DeepMind scientists have treated compression technology to a major upgrade thanks to a large language model (LLM) that has achieved astonishing lossless compression rates with image and audio data.

Thanks to the company’s Chinchilla 70B LLM, the researchers used a special compression algorithm to reduce images to 43.4% and audio files to 16.4% of their original sizes, as detailed in their paper - making it better than some of the best compression software out there.

By contrast, standard image compression algorithm PNG reduces images to 58.5% and FLAC compressors shrink audio to 30.3% of their original file sizes. It means storing so much more on any one of the best SSDs.

Although Chinchilla 70B is trained mainly on text, they achieved these results by leaning on the predictive capabilities of the model, and framed the “prediction problem” through the lens of file compression.
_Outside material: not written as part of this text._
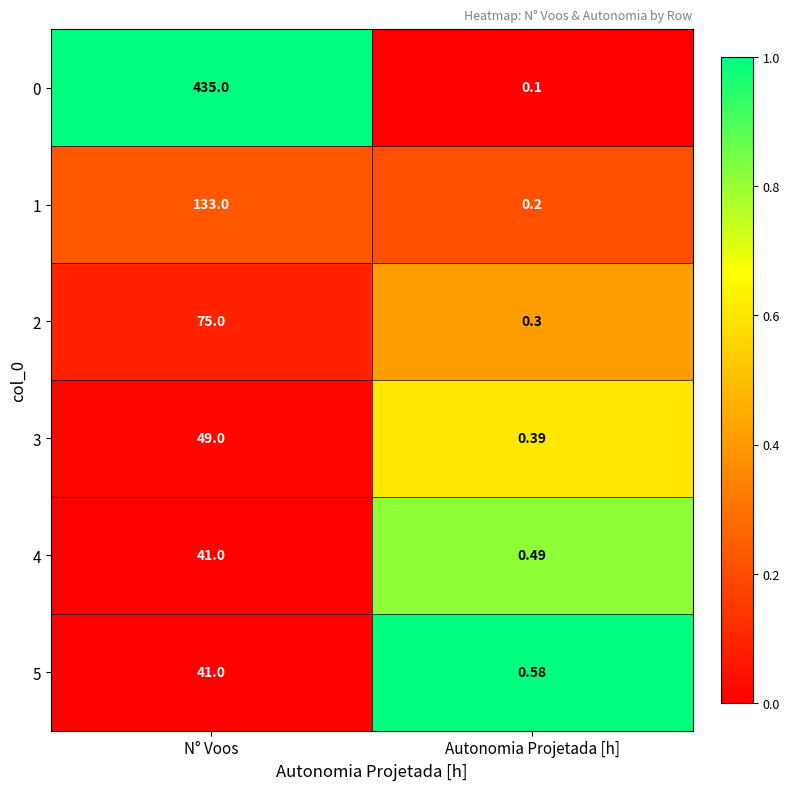

Is the value of 2 at Autonomia Projetada [h] greater than the value of 5 at N° Voos?

No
In other words, they retooled the best qualities of an LLM and found these traits also serve to compress large files.

AI is great at compression – up to a point

The DeepMind researchers showed that due to this equivalence between prediction and compression, any compressor can be used as a conditional generative model – and even the other way around. 

But, they added, they can only achieve such compression results up to a certain file size, meaning using generative AI as a compression solution may not be practical for everyone.

“We evaluated large pretrained models used as compressors against various standard compressors, and showed they are competitive not only on text but also on modalities they have never been trained on,” the researchers noted.

“We showed that the compression viewpoint provides novel insights on scaling laws since it takes the model size into account, unlike the log-loss objective, which is standard in current language modeling research.”

Due to this scaling limitation, the models used in this research aren’t better than, say, the likes of 7zip when you’re looking at files above a certain threshold. They may not compress as impressively as the results show, and they may also not be as fast as conventional compression algorithms.